Re: [PATCH mm] vmalloc: back off when the current task is OOM-killed
From: Michal Hocko
Date: Fri Sep 24 2021 - 03:55:26 EST
On Thu 23-09-21 09:49:57, Vasily Averin wrote:
[...]
> I'm agree that vmalloc callers should expect and handle single vnalloc failures.
> I think it is acceptable to enable fatal_signal_pending check to quickly
> detect such kind of iussues.
> However fatal_signal_pending check can cause serial vmalloc failures
> and I doubt it is acceptable.
>
> Rollback after failed vmalloc can call new vmalloc calls that will be failed too,
> even properly handled such serial failures can cause troubles.

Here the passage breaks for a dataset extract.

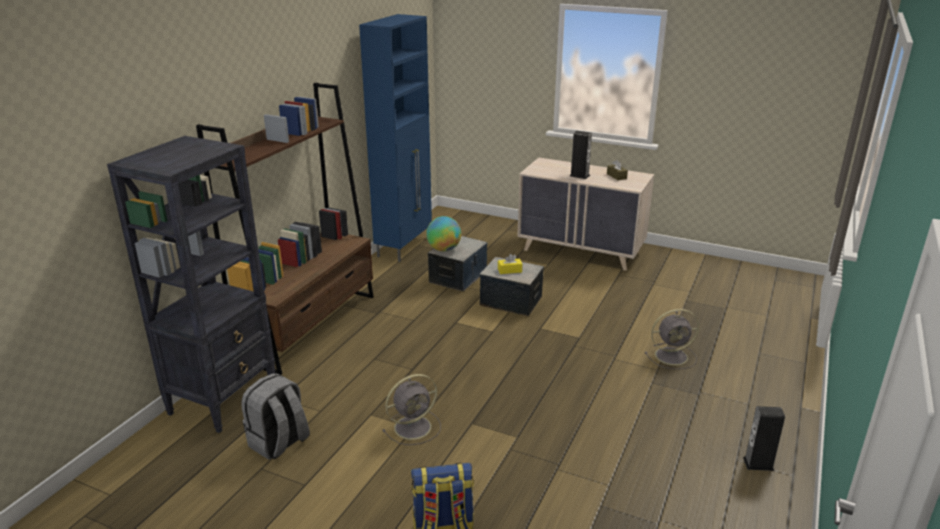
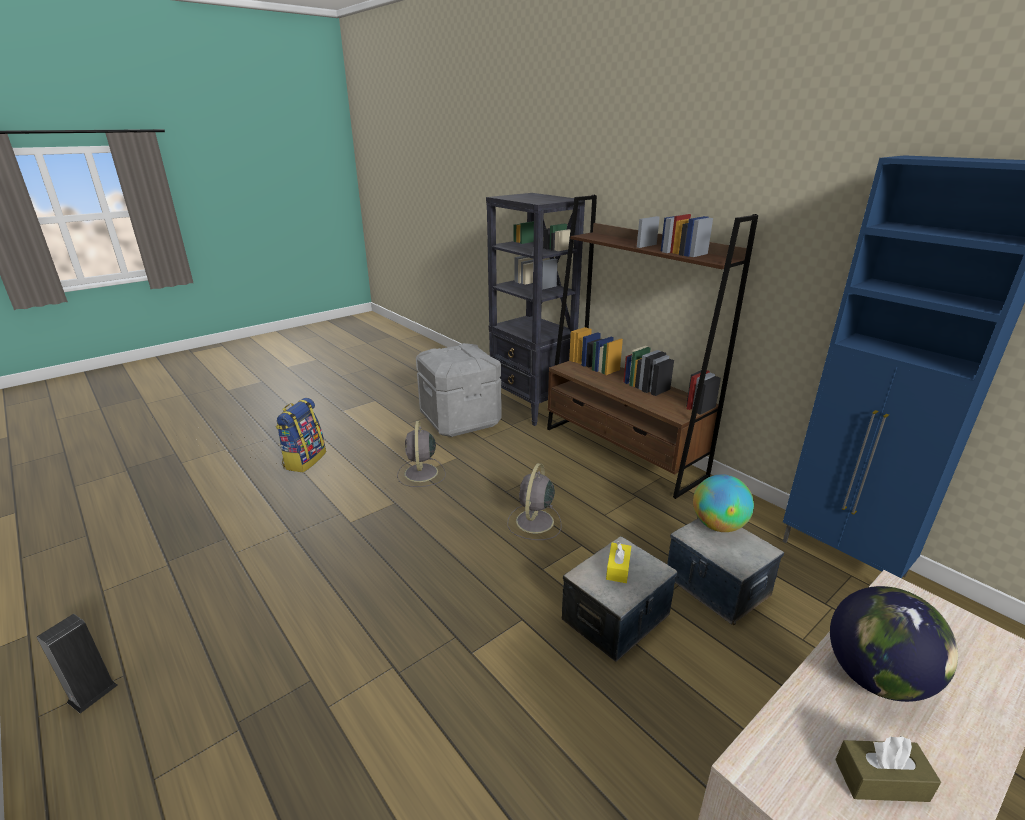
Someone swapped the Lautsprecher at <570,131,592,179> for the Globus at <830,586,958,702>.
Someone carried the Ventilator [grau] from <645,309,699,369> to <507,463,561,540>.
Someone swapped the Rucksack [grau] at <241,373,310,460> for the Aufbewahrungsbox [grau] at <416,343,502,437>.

Could you be more specific? Also how would this be any different from
similar failures for an oom victim? Except that the later is less likely
so (as already mentioend) any potential bugs would be just lurking there
for a longer time.
> Hypothetically, cancelled vmalloc called inside some filesystem's transaction
> forces its rollback, that in own turn it can call own vmalloc.
Do you have any specific example?
> Any failures on this path can break the filesystem.
> I doubt it is acceptable, especially for non-OOM fatal signals.
> On the other hand I cannot say that it is a 100% bug.
>
> Another scenario:
> as you know failed vmalloc calls pr_warn. According message should be sent
> to remote terminal or netconsole. I'm not sure about execution context,
> however if this is done in task context it may call vmalloc either in terminal
> or in network subsystems. Even handled, such failures are not fatal,
> but this behaviour is at least unexpected.
I do not think we want to shape the vmalloc bahavior based on
printk/console behavior.
> Should we perhaps interrupt the first vmalloc only?
This doesn't make much sense to me TBH. It doesn't address the very
problem you are describing in the changelog.